2009年05月29日 | Weblog
 伊能忠敬(1745‐1818)が作成した全国地図「伊能中図」のうち、臼杵藩領だけを書き写した地図が、臼杵市の臼杵図書館書庫から見つかった。史料を整理していた学芸員が2004年、地図と臼杵市洲崎にあった大砲や砲台の設計図7点が入った和紙の袋を見つけ、今年2月に伊能忠敬記念館(千葉県香取市)に鑑定を依頼。伊能忠敬が作成した地図と完全に一致した。伊能忠敬は特定の藩だけの地図は作成しておらず、臼杵藩が伊能の地図を書き写したものとみている。

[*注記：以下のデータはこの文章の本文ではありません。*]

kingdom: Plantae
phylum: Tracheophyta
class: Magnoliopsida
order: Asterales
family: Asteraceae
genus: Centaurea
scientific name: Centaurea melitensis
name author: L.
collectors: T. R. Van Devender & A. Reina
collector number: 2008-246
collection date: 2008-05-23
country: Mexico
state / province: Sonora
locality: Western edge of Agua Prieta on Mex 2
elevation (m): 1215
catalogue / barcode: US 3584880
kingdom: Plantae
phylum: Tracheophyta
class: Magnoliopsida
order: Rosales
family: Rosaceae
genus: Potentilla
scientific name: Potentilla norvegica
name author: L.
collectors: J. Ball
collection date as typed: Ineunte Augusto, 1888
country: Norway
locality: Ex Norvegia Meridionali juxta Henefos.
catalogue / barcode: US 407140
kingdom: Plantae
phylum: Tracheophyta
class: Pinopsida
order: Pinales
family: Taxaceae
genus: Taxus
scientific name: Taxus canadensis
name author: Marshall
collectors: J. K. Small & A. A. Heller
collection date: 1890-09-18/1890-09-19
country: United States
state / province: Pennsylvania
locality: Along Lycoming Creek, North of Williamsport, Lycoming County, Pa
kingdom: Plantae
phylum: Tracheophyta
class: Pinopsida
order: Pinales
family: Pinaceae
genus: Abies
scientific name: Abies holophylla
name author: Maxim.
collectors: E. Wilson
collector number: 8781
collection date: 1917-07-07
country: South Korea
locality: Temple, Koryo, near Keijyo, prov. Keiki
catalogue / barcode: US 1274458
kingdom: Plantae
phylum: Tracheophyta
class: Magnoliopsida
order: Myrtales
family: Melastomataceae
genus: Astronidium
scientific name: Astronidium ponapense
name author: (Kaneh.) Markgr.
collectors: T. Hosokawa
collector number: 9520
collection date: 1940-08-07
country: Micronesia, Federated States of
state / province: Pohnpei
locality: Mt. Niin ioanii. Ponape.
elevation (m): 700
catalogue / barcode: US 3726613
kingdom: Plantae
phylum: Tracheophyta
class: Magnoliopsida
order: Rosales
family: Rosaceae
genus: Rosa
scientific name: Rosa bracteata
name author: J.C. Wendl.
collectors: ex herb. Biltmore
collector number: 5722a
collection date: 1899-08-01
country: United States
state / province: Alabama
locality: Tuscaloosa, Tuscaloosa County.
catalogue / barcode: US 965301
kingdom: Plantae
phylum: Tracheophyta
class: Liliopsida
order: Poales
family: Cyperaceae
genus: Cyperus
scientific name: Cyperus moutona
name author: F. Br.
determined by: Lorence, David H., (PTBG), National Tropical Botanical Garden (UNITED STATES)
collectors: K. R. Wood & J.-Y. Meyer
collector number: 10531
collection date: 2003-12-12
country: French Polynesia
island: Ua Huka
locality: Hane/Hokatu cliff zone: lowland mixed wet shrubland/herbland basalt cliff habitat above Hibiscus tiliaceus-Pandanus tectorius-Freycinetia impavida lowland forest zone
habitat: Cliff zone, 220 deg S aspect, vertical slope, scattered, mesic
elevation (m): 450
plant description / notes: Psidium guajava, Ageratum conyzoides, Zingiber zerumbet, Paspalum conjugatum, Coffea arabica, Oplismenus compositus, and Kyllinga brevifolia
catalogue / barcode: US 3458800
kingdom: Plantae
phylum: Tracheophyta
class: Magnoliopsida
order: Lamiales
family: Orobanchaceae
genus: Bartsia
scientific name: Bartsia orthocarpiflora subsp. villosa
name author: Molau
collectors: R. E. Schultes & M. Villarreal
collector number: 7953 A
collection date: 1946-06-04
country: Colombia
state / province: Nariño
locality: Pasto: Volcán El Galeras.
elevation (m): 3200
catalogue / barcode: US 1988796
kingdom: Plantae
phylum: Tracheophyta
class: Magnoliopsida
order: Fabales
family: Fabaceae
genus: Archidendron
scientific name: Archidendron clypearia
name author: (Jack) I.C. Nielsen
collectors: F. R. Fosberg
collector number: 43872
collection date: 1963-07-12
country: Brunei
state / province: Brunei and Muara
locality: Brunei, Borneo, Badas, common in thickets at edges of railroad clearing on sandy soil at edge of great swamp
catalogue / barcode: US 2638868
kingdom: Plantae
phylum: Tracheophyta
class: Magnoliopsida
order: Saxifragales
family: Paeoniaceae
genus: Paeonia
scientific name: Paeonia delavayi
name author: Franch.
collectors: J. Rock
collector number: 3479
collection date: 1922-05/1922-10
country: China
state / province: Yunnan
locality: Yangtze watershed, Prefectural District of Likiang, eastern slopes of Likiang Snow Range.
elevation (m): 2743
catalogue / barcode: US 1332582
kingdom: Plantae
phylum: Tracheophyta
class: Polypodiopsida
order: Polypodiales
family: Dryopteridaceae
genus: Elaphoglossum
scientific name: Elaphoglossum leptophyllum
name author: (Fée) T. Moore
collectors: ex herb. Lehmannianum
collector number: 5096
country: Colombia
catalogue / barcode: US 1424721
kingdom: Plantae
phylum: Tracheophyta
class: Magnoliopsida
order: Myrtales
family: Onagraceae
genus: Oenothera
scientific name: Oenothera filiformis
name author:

 臼杵藩が海岸に近い台場に設置していた大砲や砲台の設計図とともに和紙の袋に保存されていたことから、臼杵藩が砲台を配置する場所や方角を定める際、伊能忠敬の地図を活用したのではとみている。
 地図は和紙製で縦40cm、横28cm、厚さ約1mm。臼杵藩領だった大分市の大野川から津久見市港町付近までの海岸線が赤色、熊本藩や佐伯藩との領界が灰色の線で書かれ、臼杵藩領内に35の地名が書かれている。
 臼杵藩は、最後の藩主稲葉久通が藩主だった幕末の1860年ごろ、外国船の来襲に備えて砲台10基を設置した。現在は臼杵市立東中学校グラウンドになっている。
[参考:西日本新聞]

<関連年表>
 18世紀末より、諸外国の艦船が日本の沿岸に接近しはじめた。
 文化7年(1810) 伊能忠敬が、二豊にやって来て測量をした。
 文政8年(1825)、「無二念打払令」を出し理由のいかんを問わず、日本海岸に近付く外国船を追い払う命令を布告した。
 天保13年(1842)、諸情勢に因み外国船に対して、燃料や水、食料のみを給与する「薪炭給与令」を公布し、一方、海岸防備を強化した。臼杵藩 では、「軍事 調練(ちょうれん)図」 「異国船渡来之節手配図」 「海岸絵図」などを作成し、幕府に提出した。
 天保14年(1843)、軍牒(ぐんちょう)役所を設け、領内 川登(かわのぼり)組に「川登 鉄炮卒」を組織した。
 嘉永2年(1849)、領内の海岸の水深を調査して、その結果を「海岸深浅図」として幕府に提出した。
 嘉永3年(1850)、領内の楠屋鼻(津久見市)に台場 ( 砲台 )を築造した。
 嘉永6年(1853)、アメリカ使節ペリーが浦賀に来航し、開国を迫った。
 文久3年(1863)、殿ヶ礁(ばえ、下ノ江)、城内 本丸、臼杵洲崎 、琵琶ヶ鼻(板知屋・下り松)、竹ヶ鼻(天神ヶ鼻)、的場山(津留地区)の6か所に台場を築き、海防に備えた。